Des affaires révélatrices du pourrissement social dans la vallée de l’Arve déconfinée


Vie quotidienne / vendredi, septembre 11th, 2020

Face à une pandémie mondiale ayant entrainé le confinement de deux mois, des pans de la population paniquent et tombent dans des attitudes anti-sociales. Ce pourrissement est visible avec les affaires jugées pour « outrage et rébellion » les 13 août au tribunal de Bonneville.

Dans ces affaires que l’on peut lire sur le blog du journaliste Julien Berrier, on retrouve aussi bien une personne âgée qui, venue faire ses courses au magasin bio de Sallanches, mord un gendarme après un contrôle routinier, qu’un chef d’entreprise de 60 ans qui insulte les policiers de « collabos » après avoir refusé de respecter un sens de circulation sur un marché, protocole sanitaire oblige.

Il n’est pas non plus étonnant de retrouver un guide de Chamonix ayant pété un câble contre des gendarmes. Sur la sellette avec le réchauffement climatique, cette corporation n’avait pas hésité à critiquer les contrôles du PGHM pendant le confinement au nom d’un stupide « accès responsable » à la montagne.

Mais alors, comment en arrive t-on à de telles situations pathétiques ?

Lorsqu’une crise profonde intervient comme c’est le cas actuellement, les traits caractéristiques de notre société s’exacerbent jusqu’à engendrer la dissolution des liens sociaux.

Les personnes qui acceptent difficilement la cassure de la réalité, s’enferment dans un déni pour ne rien changer : « je change mon quotidien si je veux, comme je veux, où je veux, avec qui je veux, cela ne regarde que moi-même ». Bref, c’est le triomphe du « j’m’en-foutisme » sur fond de société individualiste et libérale.

C’est un pourrissement qui va s’amplifier avec la crise économique, et dont les critiques absurdes de la soit-disant « dictature sanitaire » sont l’expression, tout comme les agissements anti-sociaux de cet été… Il y a une corrosion de la vie en société.

>> voir aussi : Thyez : des habitants alertent sur le pourrissement social

Tout cela traduit l’expectative des classes populaires, ne prenant pas encore la situation en main pour changer de société.
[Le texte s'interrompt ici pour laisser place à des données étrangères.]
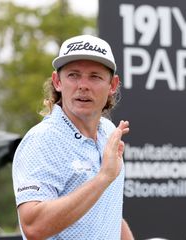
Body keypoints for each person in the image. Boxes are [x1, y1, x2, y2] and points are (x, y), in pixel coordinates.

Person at [12, 34, 134, 240]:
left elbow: (106, 212)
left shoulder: (108, 130)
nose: (83, 85)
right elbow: (33, 226)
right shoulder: (42, 140)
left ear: (112, 85)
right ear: (57, 81)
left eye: (95, 76)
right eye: (73, 75)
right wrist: (103, 177)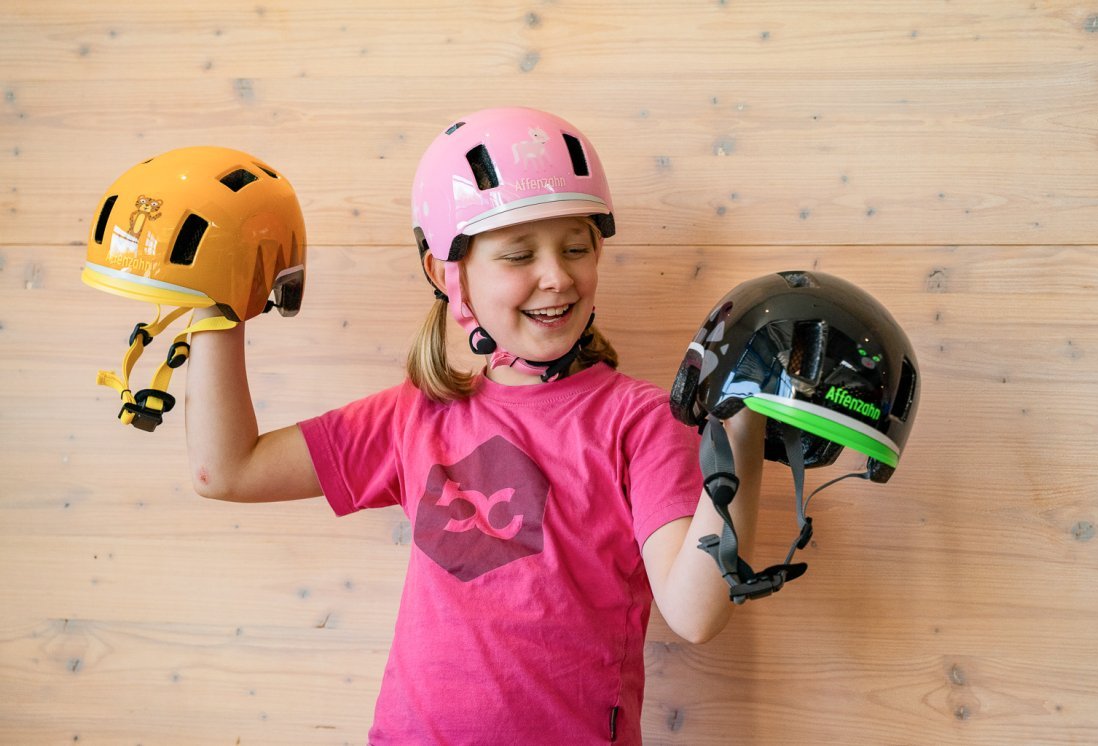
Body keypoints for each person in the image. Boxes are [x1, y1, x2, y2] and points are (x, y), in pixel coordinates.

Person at [185, 107, 763, 745]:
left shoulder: (638, 420)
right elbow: (227, 469)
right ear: (445, 273)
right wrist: (216, 309)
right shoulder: (417, 412)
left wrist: (745, 432)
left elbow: (695, 613)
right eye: (518, 254)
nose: (557, 275)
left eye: (577, 247)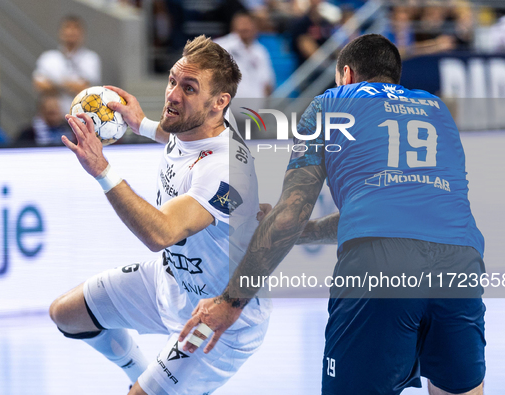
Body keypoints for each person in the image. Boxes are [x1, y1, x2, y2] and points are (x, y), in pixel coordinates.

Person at [180, 34, 486, 395]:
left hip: (380, 266)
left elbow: (290, 215)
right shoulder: (436, 109)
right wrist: (306, 232)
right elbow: (402, 208)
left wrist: (231, 300)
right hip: (461, 262)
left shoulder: (331, 104)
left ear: (346, 74)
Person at [48, 35, 271, 395]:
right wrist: (141, 124)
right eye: (172, 81)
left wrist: (102, 170)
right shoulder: (191, 127)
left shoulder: (225, 168)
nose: (173, 95)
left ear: (219, 102)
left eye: (188, 88)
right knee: (67, 314)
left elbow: (160, 233)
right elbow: (174, 137)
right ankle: (142, 376)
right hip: (170, 284)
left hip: (218, 316)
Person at [33, 16, 101, 114]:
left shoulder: (91, 58)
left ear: (82, 33)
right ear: (60, 32)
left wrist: (54, 84)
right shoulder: (48, 57)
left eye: (75, 28)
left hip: (82, 116)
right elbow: (39, 86)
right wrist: (70, 85)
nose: (71, 32)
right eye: (67, 27)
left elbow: (84, 90)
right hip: (54, 117)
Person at [214, 12, 276, 99]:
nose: (245, 27)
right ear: (233, 26)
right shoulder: (220, 47)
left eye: (248, 24)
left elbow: (267, 82)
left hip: (254, 108)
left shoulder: (260, 50)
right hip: (228, 107)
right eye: (242, 24)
A défaut, on s’enfonce dans une « guerre de tous contre tous », avec des esprits rongés par l’anxiété, la paranoïa, la rancoeur sur fond de crise sanitaire et économique.

La police est alors chargée de gérer la décomposition sociale pour le compte d’une bourgeoisie donneuse d’ordre, bien à l’abris des turbulences générées par son « ordre » social en plein désordre…

Alors oui, nous avons grand besoin d’un ordre nouveau non plus fondé sur sur le libéralisme (économique et culturel), l’atomisation et le repli sur soi mais sur la mise en avant absolue de la collectivité.

A l’avenir, il n’y a pas 36 000 solutions : ou bien des comités populaires se forment pour construire un nouvel ordre social collectif, ou bien c’est l’extrême droite qui se chargera de remettre de l’ordre en s’appuyant sur le nationalisme, et faisant tout se continuer comme avant.